### [EXERCISE GOAL]
Check every line below for the word "ankle" and copy the ones that have it.

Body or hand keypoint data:
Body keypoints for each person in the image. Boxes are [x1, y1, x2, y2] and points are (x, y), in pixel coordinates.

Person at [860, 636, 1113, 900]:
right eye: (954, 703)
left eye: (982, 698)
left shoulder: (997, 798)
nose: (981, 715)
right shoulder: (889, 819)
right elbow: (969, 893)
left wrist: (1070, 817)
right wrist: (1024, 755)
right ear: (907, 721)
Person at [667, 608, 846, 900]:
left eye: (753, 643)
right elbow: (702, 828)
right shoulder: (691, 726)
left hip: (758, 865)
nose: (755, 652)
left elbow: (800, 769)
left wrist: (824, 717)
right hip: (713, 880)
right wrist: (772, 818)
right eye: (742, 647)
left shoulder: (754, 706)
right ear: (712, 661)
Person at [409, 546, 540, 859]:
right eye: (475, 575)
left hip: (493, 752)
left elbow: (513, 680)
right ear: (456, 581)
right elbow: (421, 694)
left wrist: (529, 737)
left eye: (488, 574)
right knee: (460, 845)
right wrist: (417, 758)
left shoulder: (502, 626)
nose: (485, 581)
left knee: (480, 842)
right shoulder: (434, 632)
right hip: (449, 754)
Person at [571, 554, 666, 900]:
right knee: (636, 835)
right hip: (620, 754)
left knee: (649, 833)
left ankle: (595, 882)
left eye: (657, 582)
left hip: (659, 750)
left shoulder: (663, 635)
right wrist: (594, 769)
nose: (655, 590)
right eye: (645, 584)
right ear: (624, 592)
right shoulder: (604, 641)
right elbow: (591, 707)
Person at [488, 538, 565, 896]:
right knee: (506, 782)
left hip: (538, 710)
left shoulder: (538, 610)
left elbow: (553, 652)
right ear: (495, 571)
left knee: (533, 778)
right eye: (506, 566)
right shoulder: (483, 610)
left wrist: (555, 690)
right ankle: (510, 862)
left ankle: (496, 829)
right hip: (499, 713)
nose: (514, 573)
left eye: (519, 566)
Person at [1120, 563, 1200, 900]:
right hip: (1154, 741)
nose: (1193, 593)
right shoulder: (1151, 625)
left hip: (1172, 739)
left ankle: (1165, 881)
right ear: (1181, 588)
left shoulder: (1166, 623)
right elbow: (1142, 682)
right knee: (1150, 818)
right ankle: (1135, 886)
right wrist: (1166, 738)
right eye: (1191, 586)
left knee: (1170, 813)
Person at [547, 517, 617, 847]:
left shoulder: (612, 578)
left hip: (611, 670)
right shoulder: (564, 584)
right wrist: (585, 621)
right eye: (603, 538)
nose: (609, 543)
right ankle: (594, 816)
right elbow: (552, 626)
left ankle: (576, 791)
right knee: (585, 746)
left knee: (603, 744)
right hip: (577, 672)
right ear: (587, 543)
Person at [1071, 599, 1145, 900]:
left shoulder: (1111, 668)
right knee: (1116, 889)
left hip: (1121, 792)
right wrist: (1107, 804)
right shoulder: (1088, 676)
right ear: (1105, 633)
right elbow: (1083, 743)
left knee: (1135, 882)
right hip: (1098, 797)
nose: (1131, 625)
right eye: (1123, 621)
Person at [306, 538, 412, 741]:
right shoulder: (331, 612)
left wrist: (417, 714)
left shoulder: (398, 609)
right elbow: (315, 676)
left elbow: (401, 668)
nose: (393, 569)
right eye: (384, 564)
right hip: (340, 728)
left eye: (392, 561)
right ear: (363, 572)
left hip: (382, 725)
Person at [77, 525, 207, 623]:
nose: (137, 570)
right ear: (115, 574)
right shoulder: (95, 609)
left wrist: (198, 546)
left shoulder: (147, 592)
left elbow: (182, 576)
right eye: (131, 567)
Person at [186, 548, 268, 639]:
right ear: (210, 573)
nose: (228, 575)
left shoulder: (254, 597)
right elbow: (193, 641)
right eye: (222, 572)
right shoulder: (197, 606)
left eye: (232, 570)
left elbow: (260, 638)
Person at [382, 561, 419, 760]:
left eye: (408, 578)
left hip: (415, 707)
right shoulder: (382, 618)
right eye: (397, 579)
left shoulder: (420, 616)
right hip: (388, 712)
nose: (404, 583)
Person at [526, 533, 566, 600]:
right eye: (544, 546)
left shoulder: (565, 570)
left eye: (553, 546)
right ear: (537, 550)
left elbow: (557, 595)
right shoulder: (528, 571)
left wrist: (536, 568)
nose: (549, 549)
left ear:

### [FINISHED TASK]
left ankle: (595, 882)
right ankle: (510, 862)
left ankle: (496, 829)
left ankle: (1165, 881)
right ankle: (1135, 886)
right ankle: (594, 816)
left ankle: (576, 791)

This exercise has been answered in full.